#### Data shown ####
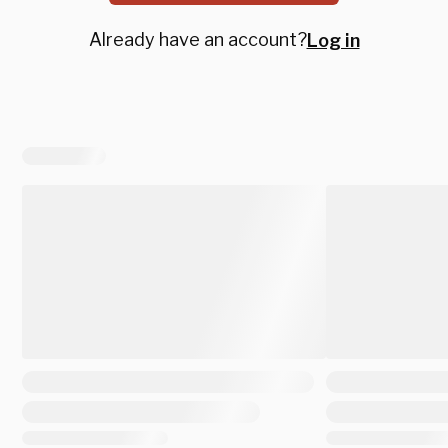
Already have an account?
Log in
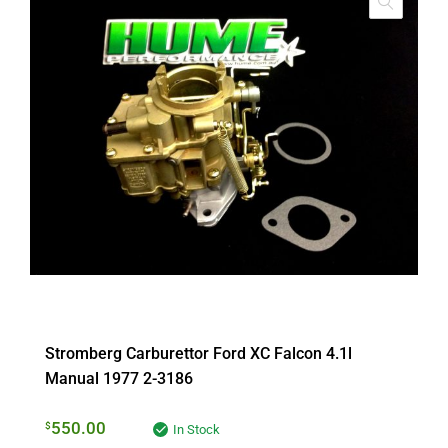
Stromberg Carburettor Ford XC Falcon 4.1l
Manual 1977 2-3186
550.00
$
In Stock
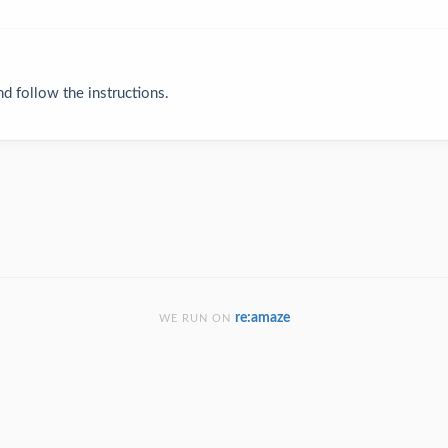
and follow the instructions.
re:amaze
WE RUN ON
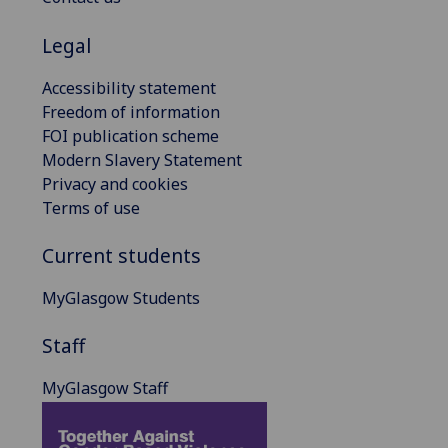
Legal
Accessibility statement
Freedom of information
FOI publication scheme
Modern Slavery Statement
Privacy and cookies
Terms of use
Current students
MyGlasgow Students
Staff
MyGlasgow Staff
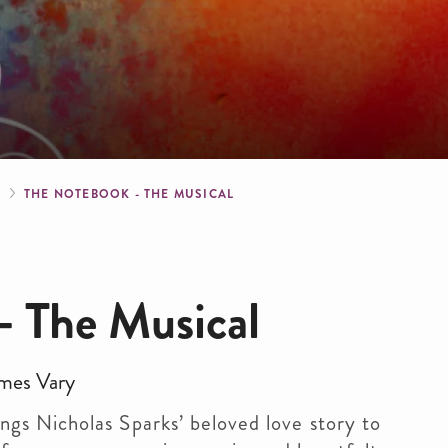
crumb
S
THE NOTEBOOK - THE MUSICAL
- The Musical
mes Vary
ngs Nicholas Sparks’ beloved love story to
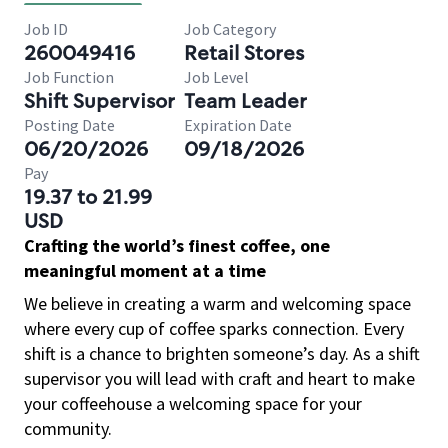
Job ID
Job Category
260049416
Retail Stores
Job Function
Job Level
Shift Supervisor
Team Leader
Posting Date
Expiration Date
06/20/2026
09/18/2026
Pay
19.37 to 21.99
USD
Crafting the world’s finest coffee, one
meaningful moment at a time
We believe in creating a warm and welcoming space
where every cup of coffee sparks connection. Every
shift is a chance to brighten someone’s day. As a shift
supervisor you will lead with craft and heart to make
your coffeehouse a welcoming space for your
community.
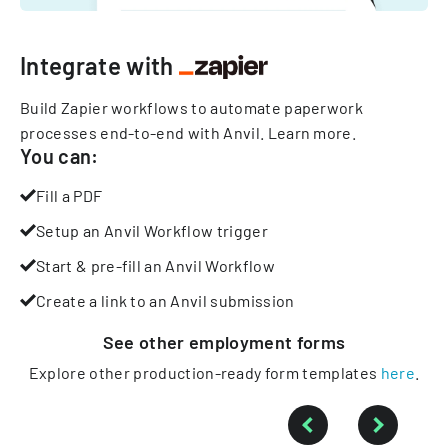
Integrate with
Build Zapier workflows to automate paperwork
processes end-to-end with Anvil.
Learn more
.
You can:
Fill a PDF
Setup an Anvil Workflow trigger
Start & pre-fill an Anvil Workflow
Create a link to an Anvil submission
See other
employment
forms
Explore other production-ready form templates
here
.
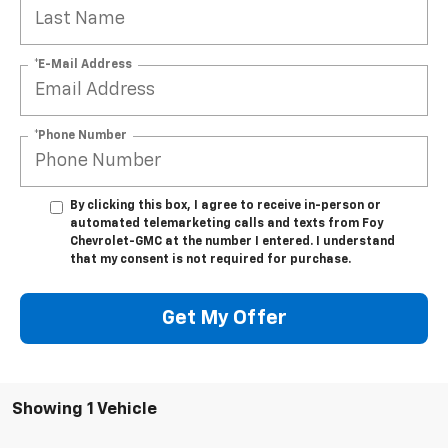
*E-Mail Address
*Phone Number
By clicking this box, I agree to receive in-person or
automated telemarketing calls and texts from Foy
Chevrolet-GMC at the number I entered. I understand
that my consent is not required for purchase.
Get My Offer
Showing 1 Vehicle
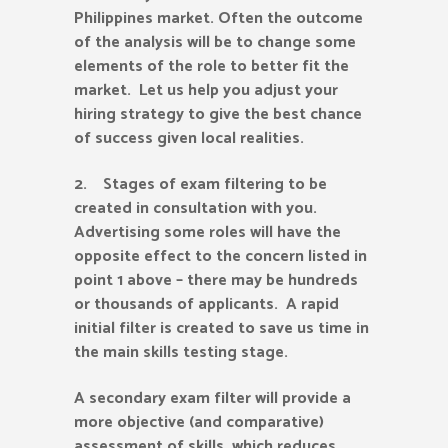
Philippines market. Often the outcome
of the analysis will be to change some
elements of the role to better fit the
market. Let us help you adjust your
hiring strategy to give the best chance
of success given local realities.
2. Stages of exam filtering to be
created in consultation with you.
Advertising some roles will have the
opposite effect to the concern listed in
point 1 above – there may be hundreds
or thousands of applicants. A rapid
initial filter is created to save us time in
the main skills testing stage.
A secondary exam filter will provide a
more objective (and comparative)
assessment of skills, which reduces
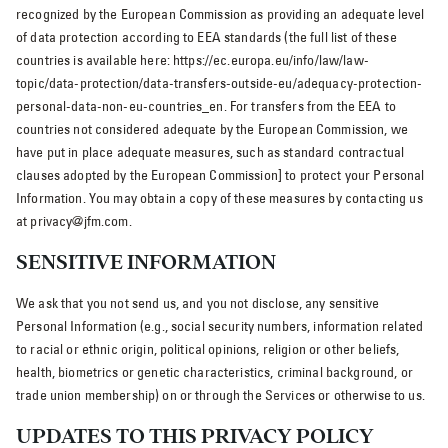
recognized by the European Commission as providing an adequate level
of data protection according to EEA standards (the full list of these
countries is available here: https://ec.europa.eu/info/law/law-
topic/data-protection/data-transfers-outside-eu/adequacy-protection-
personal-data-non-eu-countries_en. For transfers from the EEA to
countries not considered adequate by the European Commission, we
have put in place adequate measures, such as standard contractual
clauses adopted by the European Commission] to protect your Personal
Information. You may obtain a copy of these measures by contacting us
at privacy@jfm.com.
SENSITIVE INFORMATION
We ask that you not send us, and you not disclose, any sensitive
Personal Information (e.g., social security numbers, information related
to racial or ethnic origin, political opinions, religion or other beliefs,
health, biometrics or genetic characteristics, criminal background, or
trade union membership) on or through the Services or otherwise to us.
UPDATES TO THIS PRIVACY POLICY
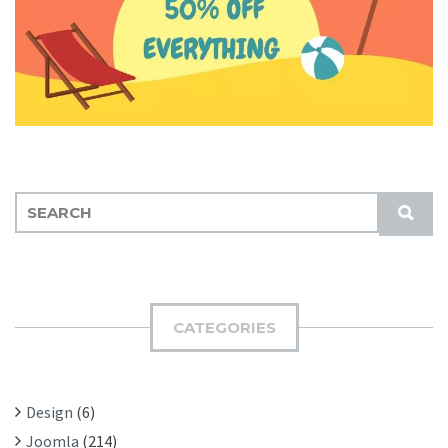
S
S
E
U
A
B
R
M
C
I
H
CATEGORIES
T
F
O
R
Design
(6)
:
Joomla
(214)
####
Could you repeat every record exactly as written, with the pictures left out?

* **Your solution**:
Already have an account?
Log in
Stromberg Carburettor Ford XC Falcon 4.1l
Manual 1977 2-3186
550.00
$
In Stock
and follow the instructions.
re:amaze
WE RUN ON
Legal
Accessibility statement
Freedom of information
FOI publication scheme
Modern Slavery Statement
Privacy and cookies
Terms of use
Current students
MyGlasgow Students
Staff
MyGlasgow Staff
crumb
S
THE NOTEBOOK - THE MUSICAL
- The Musical
mes Vary
ngs Nicholas Sparks’ beloved love story to
Job ID
Job Category
260049416
Retail Stores
Job Function
Job Level
Shift Supervisor
Team Leader
Posting Date
Expiration Date
06/20/2026
09/18/2026
Pay
19.37 to 21.99
USD
Crafting the world’s finest coffee, one
meaningful moment at a time
We believe in creating a warm and welcoming space
where every cup of coffee sparks connection. Every
shift is a chance to brighten someone’s day. As a shift
supervisor you will lead with craft and heart to make
your coffeehouse a welcoming space for your
community.
Integrate with
Build Zapier workflows to automate paperwork
processes end-to-end with Anvil.
Learn more
.
You can:
Fill a PDF
Setup an Anvil Workflow trigger
Start & pre-fill an Anvil Workflow
Create a link to an Anvil submission
See other
employment
forms
Explore other production-ready form templates
here
.
*E-Mail Address
*Phone Number
By clicking this box, I agree to receive in-person or
automated telemarketing calls and texts from Foy
Chevrolet-GMC at the number I entered. I understand
that my consent is not required for purchase.
Get My Offer
Showing 1 Vehicle
Philippines market. Often the outcome
of the analysis will be to change some
elements of the role to better fit the
market. Let us help you adjust your
hiring strategy to give the best chance
of success given local realities.
2. Stages of exam filtering to be
created in consultation with you.
Advertising some roles will have the
opposite effect to the concern listed in
point 1 above – there may be hundreds
or thousands of applicants. A rapid
initial filter is created to save us time in
the main skills testing stage.
A secondary exam filter will provide a
more objective (and comparative)
assessment of skills, which reduces
recognized by the European Commission as providing an adequate level
of data protection according to EEA standards (the full list of these
countries is available here: https://ec.europa.eu/info/law/law-
topic/data-protection/data-transfers-outside-eu/adequacy-protection-
personal-data-non-eu-countries_en. For transfers from the EEA to
countries not considered adequate by the European Commission, we
have put in place adequate measures, such as standard contractual
clauses adopted by the European Commission] to protect your Personal
Information. You may obtain a copy of these measures by contacting us
at privacy@jfm.com.
SENSITIVE INFORMATION
We ask that you not send us, and you not disclose, any sensitive
Personal Information (e.g., social security numbers, information related
to racial or ethnic origin, political opinions, religion or other beliefs,
health, biometrics or genetic characteristics, criminal background, or
trade union membership) on or through the Services or otherwise to us.
UPDATES TO THIS PRIVACY POLICY
S
S
E
U
A
B
R
M
C
I
H
CATEGORIES
T
F
O
R
Design
(6)
:
Joomla
(214)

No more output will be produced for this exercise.